The institutions behind these public and private initiatives share a basic disinterest in the concerns of the people they are ostensibly helping. As Omondi has it: “I am not poor. I have a resource I can exploit that will maybe make me rich, but now this resource is being taken away by a developer”. Neither he nor Adhiambo resent the aid schemes in and of themselves, but by Good Fortune‘s conclusion both have been forced to organize and protest the projects that threaten their stability. For both segments Van Soest has found passionate, articulate delegates against top-down, foreign-backed development. He is particularly good in teasing out the nuances of the situation in Kibera. There are interviews with two UN representatives, one of whom grew up in the neighborhood and lives in the same sort of housing as Adhiambo, who support the demolition as fervently as many of the locals oppose it. He takes a more direct tack in Yala. Playing on liberal prejudice against the free-market ventures Dominion represents, the company is seen as villainous and essentially uncaring. I share these prejudices, and Dominion indeed seems disingenuous in their claims. There may be no more to the story than that, but in comparison to the urban segments, the Yala section feels under-drawn.

http://johnmackoconstruction.com/?p=16136 Cheap Good Fortune does not tell the whole story of development in Kenya. It is, by design, one piece of a much bigger puzzle. This largely a good thing. The film’s vividness is a result of its modesty.
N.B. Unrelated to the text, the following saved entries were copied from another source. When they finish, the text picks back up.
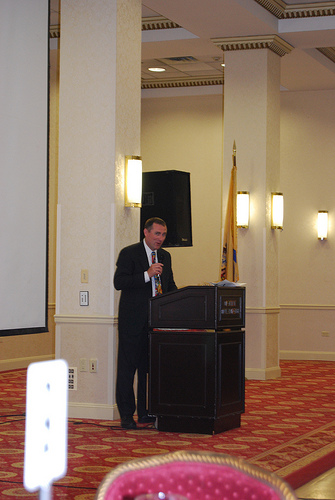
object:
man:
[111, 217, 179, 431]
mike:
[157, 253, 166, 281]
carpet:
[0, 376, 333, 484]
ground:
[296, 465, 335, 497]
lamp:
[124, 155, 143, 208]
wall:
[56, 0, 120, 242]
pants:
[116, 331, 149, 420]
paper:
[209, 279, 247, 289]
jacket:
[113, 240, 178, 335]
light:
[316, 210, 327, 242]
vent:
[160, 55, 198, 63]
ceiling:
[47, 0, 335, 89]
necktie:
[151, 251, 162, 296]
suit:
[113, 238, 178, 430]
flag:
[218, 165, 239, 284]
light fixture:
[271, 190, 285, 230]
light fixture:
[235, 189, 251, 229]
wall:
[279, 89, 335, 354]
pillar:
[219, 46, 281, 383]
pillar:
[53, 1, 142, 429]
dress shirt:
[142, 238, 164, 297]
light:
[146, 65, 168, 73]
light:
[220, 61, 225, 68]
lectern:
[147, 284, 246, 435]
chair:
[93, 447, 298, 500]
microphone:
[156, 251, 165, 280]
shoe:
[120, 416, 136, 430]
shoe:
[138, 415, 151, 423]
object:
[140, 169, 193, 248]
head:
[143, 216, 168, 250]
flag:
[218, 137, 239, 285]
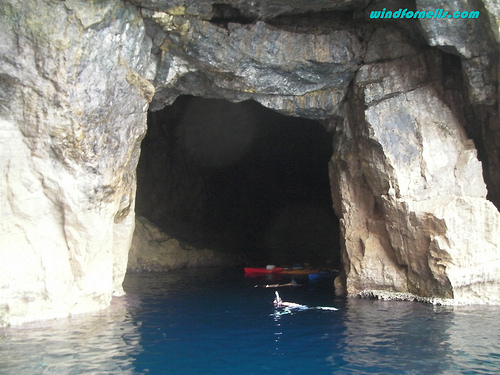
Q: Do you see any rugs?
A: No, there are no rugs.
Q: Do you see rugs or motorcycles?
A: No, there are no rugs or motorcycles.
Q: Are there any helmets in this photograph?
A: No, there are no helmets.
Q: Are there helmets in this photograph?
A: No, there are no helmets.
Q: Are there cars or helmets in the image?
A: No, there are no helmets or cars.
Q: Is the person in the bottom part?
A: Yes, the person is in the bottom of the image.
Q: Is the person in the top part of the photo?
A: No, the person is in the bottom of the image.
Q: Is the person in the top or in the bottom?
A: The person is in the bottom of the image.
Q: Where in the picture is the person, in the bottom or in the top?
A: The person is in the bottom of the image.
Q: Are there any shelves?
A: No, there are no shelves.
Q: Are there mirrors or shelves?
A: No, there are no shelves or mirrors.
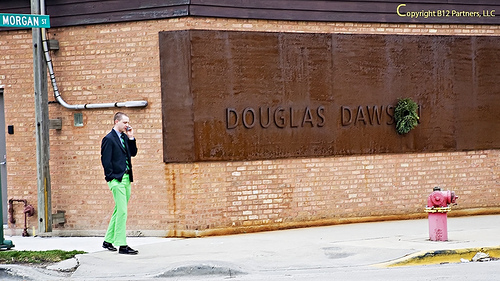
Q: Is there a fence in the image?
A: No, there are no fences.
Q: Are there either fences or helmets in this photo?
A: No, there are no fences or helmets.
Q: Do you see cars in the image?
A: No, there are no cars.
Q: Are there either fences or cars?
A: No, there are no cars or fences.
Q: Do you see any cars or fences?
A: No, there are no cars or fences.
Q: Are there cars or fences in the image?
A: No, there are no cars or fences.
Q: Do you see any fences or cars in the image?
A: No, there are no cars or fences.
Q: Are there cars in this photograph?
A: No, there are no cars.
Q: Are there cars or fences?
A: No, there are no cars or fences.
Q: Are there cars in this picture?
A: No, there are no cars.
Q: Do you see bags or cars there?
A: No, there are no cars or bags.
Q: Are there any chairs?
A: No, there are no chairs.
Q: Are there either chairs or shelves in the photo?
A: No, there are no chairs or shelves.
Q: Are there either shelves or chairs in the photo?
A: No, there are no chairs or shelves.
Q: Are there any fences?
A: No, there are no fences.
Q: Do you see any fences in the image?
A: No, there are no fences.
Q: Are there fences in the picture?
A: No, there are no fences.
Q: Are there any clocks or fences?
A: No, there are no fences or clocks.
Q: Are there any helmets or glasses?
A: No, there are no glasses or helmets.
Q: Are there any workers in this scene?
A: No, there are no workers.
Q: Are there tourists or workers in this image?
A: No, there are no workers or tourists.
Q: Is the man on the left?
A: Yes, the man is on the left of the image.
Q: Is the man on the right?
A: No, the man is on the left of the image.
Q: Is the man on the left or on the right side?
A: The man is on the left of the image.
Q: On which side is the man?
A: The man is on the left of the image.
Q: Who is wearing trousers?
A: The man is wearing trousers.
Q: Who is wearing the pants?
A: The man is wearing trousers.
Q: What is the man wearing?
A: The man is wearing trousers.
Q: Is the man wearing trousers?
A: Yes, the man is wearing trousers.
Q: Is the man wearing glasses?
A: No, the man is wearing trousers.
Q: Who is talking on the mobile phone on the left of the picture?
A: The man is talking on the mobile phone.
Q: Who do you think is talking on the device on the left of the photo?
A: The man is talking on the mobile phone.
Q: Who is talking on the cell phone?
A: The man is talking on the mobile phone.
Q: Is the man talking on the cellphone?
A: Yes, the man is talking on the cellphone.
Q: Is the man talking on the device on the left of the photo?
A: Yes, the man is talking on the cellphone.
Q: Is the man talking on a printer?
A: No, the man is talking on the cellphone.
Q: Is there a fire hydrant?
A: Yes, there is a fire hydrant.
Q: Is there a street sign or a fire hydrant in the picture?
A: Yes, there is a fire hydrant.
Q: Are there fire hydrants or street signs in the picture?
A: Yes, there is a fire hydrant.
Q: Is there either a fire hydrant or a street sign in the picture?
A: Yes, there is a fire hydrant.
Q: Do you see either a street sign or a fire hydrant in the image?
A: Yes, there is a fire hydrant.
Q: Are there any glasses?
A: No, there are no glasses.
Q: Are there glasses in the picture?
A: No, there are no glasses.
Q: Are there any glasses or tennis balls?
A: No, there are no glasses or tennis balls.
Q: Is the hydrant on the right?
A: Yes, the hydrant is on the right of the image.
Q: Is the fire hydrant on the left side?
A: No, the fire hydrant is on the right of the image.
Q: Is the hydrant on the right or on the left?
A: The hydrant is on the right of the image.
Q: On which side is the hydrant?
A: The hydrant is on the right of the image.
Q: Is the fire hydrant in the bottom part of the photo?
A: Yes, the fire hydrant is in the bottom of the image.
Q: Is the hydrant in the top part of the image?
A: No, the hydrant is in the bottom of the image.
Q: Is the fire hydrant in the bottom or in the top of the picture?
A: The fire hydrant is in the bottom of the image.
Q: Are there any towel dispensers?
A: No, there are no towel dispensers.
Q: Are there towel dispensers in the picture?
A: No, there are no towel dispensers.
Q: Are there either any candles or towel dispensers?
A: No, there are no towel dispensers or candles.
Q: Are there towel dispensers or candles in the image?
A: No, there are no towel dispensers or candles.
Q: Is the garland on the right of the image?
A: Yes, the garland is on the right of the image.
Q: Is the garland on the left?
A: No, the garland is on the right of the image.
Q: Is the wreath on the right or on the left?
A: The wreath is on the right of the image.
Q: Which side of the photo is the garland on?
A: The garland is on the right of the image.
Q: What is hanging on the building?
A: The wreath is hanging on the building.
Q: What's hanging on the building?
A: The wreath is hanging on the building.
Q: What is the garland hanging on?
A: The garland is hanging on the building.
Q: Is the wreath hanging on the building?
A: Yes, the wreath is hanging on the building.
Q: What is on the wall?
A: The wreath is on the wall.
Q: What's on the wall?
A: The wreath is on the wall.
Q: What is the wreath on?
A: The wreath is on the wall.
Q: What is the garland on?
A: The wreath is on the wall.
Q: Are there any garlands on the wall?
A: Yes, there is a garland on the wall.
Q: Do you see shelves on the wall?
A: No, there is a garland on the wall.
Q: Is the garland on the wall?
A: Yes, the garland is on the wall.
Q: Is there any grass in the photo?
A: Yes, there is grass.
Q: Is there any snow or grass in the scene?
A: Yes, there is grass.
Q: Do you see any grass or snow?
A: Yes, there is grass.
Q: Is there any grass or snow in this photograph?
A: Yes, there is grass.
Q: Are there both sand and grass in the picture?
A: No, there is grass but no sand.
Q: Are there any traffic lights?
A: No, there are no traffic lights.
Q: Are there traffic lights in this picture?
A: No, there are no traffic lights.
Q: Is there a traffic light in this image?
A: No, there are no traffic lights.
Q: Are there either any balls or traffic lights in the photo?
A: No, there are no traffic lights or balls.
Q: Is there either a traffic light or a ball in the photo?
A: No, there are no traffic lights or balls.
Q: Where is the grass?
A: The grass is on the sidewalk.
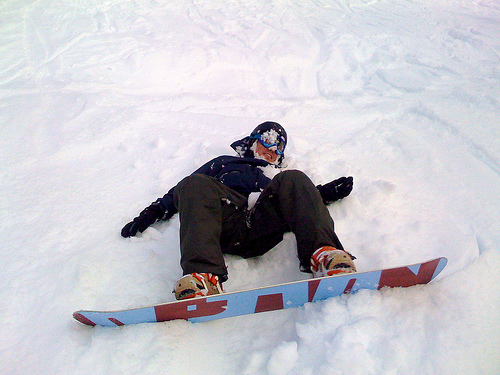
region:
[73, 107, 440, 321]
a person laying in the snow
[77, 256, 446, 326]
a red and white snow board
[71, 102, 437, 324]
a snowboarder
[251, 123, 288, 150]
blue goggles on the person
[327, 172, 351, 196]
a glove on the persons hand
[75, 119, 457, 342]
a person fallen in the snow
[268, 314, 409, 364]
snow on the ground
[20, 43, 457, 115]
tracks in the snow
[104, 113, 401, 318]
a person wearing a coat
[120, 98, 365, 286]
a person wearing a snow cap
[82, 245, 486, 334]
snowboard is blue and red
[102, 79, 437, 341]
snowboarder laying in the snow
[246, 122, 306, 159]
snow on the goggles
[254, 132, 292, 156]
goggles are blue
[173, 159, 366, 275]
snowboarder's pants are black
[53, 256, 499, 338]
snowboard is on it's side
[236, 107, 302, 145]
snowboarder is wearing a hat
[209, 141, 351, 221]
snow on the jacket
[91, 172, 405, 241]
snow gloves are black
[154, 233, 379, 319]
snowboard buckles are red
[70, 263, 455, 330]
A snowboard colored red and light blue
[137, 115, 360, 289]
A man dressed in winter gear laying on his back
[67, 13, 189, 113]
An area of white slightly marked snow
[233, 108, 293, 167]
A man with snow-spattered goggles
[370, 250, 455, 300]
The tip of a snowboard with a geographic design on its bottom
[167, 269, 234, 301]
A man's right foot with a ski boot on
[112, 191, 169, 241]
A man's right hand wearing a black mitten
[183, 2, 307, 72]
A section of snow with tracks running across it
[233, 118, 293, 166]
A man's face, slightly grinning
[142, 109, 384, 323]
A snowboarder lying on his back in the snow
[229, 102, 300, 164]
head of a person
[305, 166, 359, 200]
hand of a person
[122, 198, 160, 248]
hand of a person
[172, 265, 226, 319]
leg of a person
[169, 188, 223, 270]
leg of a person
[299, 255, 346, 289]
feet of a person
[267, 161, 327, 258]
leg of a person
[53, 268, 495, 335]
snowboard on a snow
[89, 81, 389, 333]
person wearing a hat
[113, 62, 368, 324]
person wearing a jacket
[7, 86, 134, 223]
snow on the ground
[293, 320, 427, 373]
tracks in the snow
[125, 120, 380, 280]
a man laying in the snow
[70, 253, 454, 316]
a man with a snowboard on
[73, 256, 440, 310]
a snowboard in the snow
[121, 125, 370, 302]
a person wearing blue goggles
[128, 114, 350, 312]
a person wearing a black jacket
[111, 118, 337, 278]
a person wearing black gloves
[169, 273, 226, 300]
the snow bood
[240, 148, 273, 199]
snow on the person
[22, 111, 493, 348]
this snowboarder skidded to a halt, fortunately on his back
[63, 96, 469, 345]
snowboard lying in the snow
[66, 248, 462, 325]
red and white snowboard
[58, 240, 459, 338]
red and white snowboard with bindings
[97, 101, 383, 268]
snowboard wearing black snow suit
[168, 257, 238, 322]
binding and boot on snowboard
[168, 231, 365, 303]
boots in snowboard bindings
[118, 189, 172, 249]
glove on right hand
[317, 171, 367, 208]
glove on left hand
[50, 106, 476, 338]
lying on back in the snow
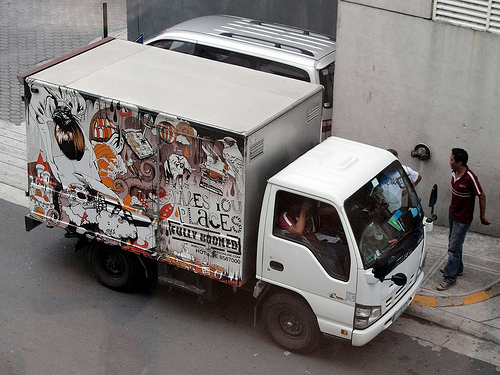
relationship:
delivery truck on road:
[17, 36, 429, 351] [7, 273, 295, 373]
Instead of trying to summarize a history whose nuances are beyond his scope, Van Soest opts for metonymy. It is through this specificity that he avoids the more obvious traps that await a white Brooklynite telling an African story. Good Fortune online speaks neither the Conradian/Naipaulian register of hopeless African despair nor the anodyne, pitying tone that is its flipside. In other ways, however, Van Soest’s ambition outpaces the material. There is not quite enough here for a feature — the film’s middle section cross-cuts between reiterations of the same elementary conflicts. And towards its latter half, it veers into a halfhearted narration of Kibaki’s contested 2007 re-election, which, though certainly linked to the Good Fortune evecare buy ‘s central issues, is not detailed enough to merit inclusion.

Has this review been boring? It wasn’t a lot of fun to write. Good Fortune is a solid movie — engaging, deliberate, about something important — but I can’t imagine it producing much conversation. It will satisfy its built-in audience, and divert those who come across it on television, but it is unlikely to reverberate much in the wider world. During the documentary criticism panel that preceded it at UnionDocs this past weekend, Ed Halter concisely slotted documentary as “an amalgamation of art and journalism”. A good-but-unexciting film like Good Fortune Order illustrates how uneasy that amalgamation can be, and how weighted it is toward the art end of the formulation. The stalwart everyday reportage to which the film is akin is lucid, informative, and necessarily contingent and limited. But it places fewer demands on our attention, and occupies a humbler cultural space than a 75-minute film. Perhaps I am being too precious in my expectations, but this seems a fundamental existential predicament with which documentary must contend. It is troubling that Good Fortune, as good a piece of cinematic journalism as I have seen in a long time, does not even begin to address it.